%%

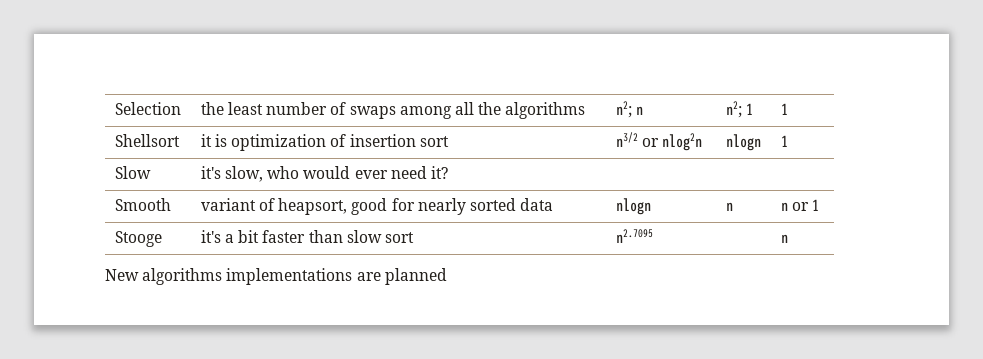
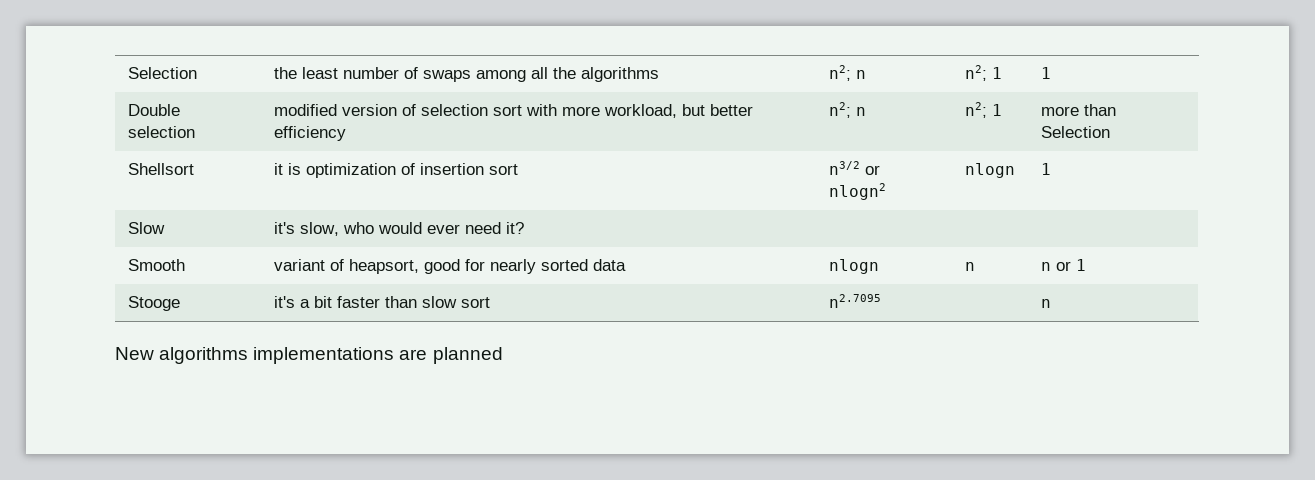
(788, 109) none -> [127,104,180,116] [127,126,195,138] [273,104,753,118] [273,126,346,141] [828,102,866,118] [964,102,1002,118] [1040,104,1116,116] [1040,126,1110,138] // Double selection | modified version of selection sort with more workload, but better efficiency | n2; n | n2; 1 | more than Selection
[662,133,703,151] nlog2n -> [828,183,886,200] nlogn2

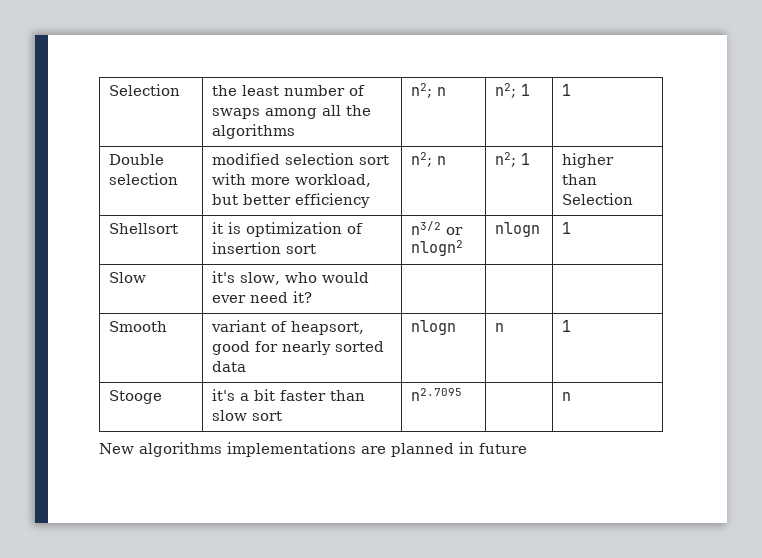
[341,104,416,116] version of -> (281, 159) none
[1040,106,1079,116] more -> [562,153,615,168] higher
[1040,261,1071,271] n or -> (505, 327) none
(503, 355) none -> [459,442,527,454] in future

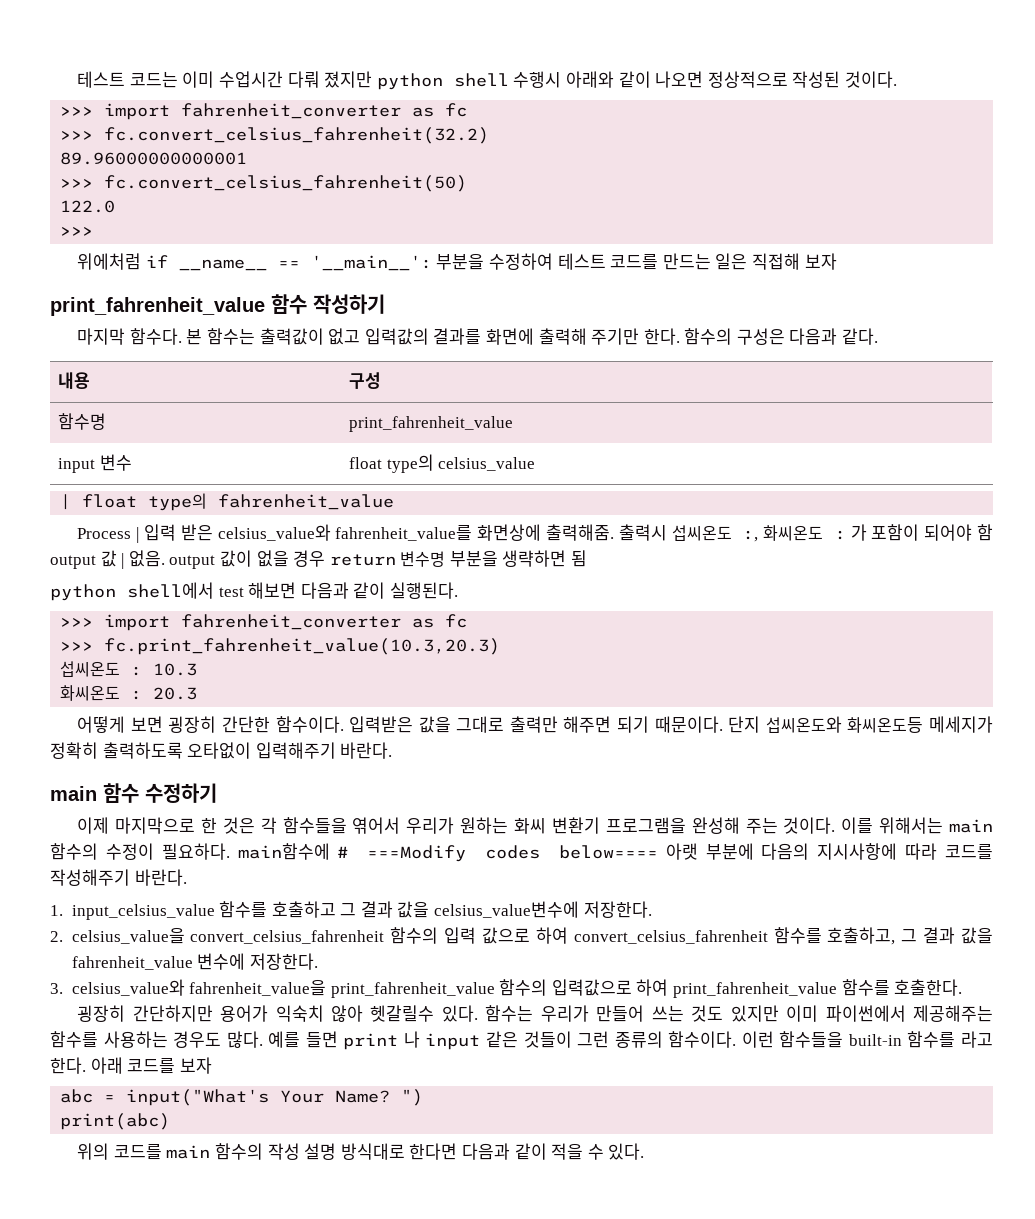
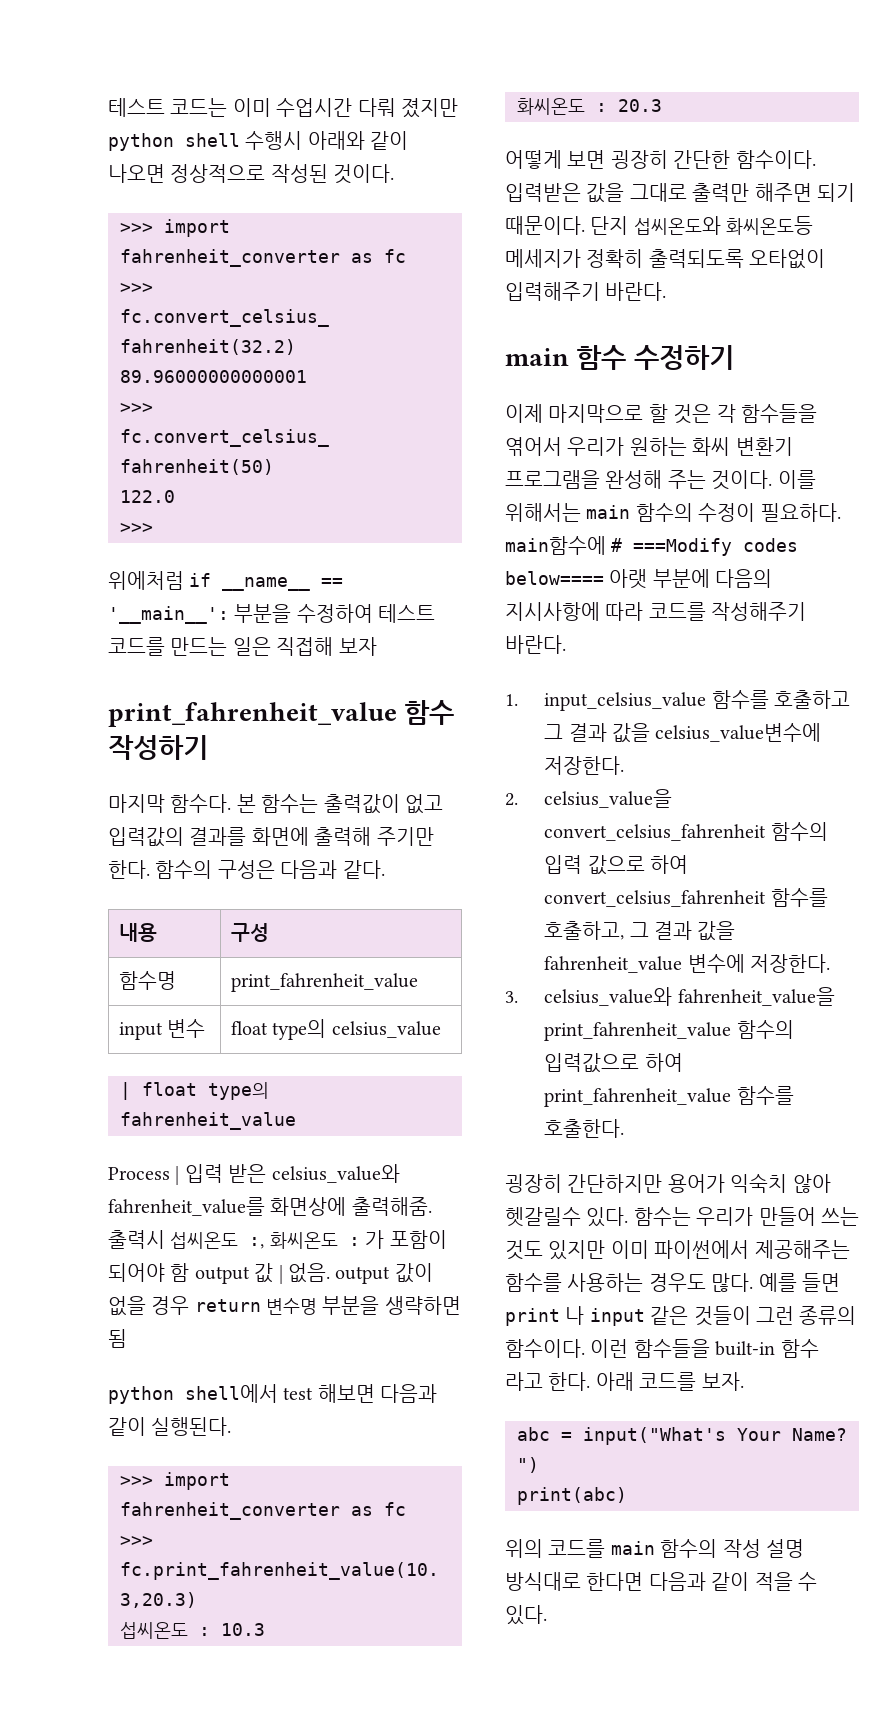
[102,742,183,759] 출력하도록 -> [648,249,744,268] 출력되도록
[200,818,217,834] 한 -> [648,404,668,423] 할
[907,1031,956,1048] 함수를 -> [780,1339,819,1358] 함수
[179,1057,212,1074] 보자 -> [701,1372,744,1391] 보자.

%%

_Assignment_: The entire listing above, minus its pictures, should be copied out exactly.

_Response area_:
(788, 109) none -> [127,104,180,116] [127,126,195,138] [273,104,753,118] [273,126,346,141] [828,102,866,118] [964,102,1002,118] [1040,104,1116,116] [1040,126,1110,138] // Double selection | modified version of selection sort with more workload, but better efficiency | n2; n | n2; 1 | more than Selection
[662,133,703,151] nlog2n -> [828,183,886,200] nlogn2

[341,104,416,116] version of -> (281, 159) none
[1040,106,1079,116] more -> [562,153,615,168] higher
[1040,261,1071,271] n or -> (505, 327) none
(503, 355) none -> [459,442,527,454] in future

[102,742,183,759] 출력하도록 -> [648,249,744,268] 출력되도록
[200,818,217,834] 한 -> [648,404,668,423] 할
[907,1031,956,1048] 함수를 -> [780,1339,819,1358] 함수
[179,1057,212,1074] 보자 -> [701,1372,744,1391] 보자.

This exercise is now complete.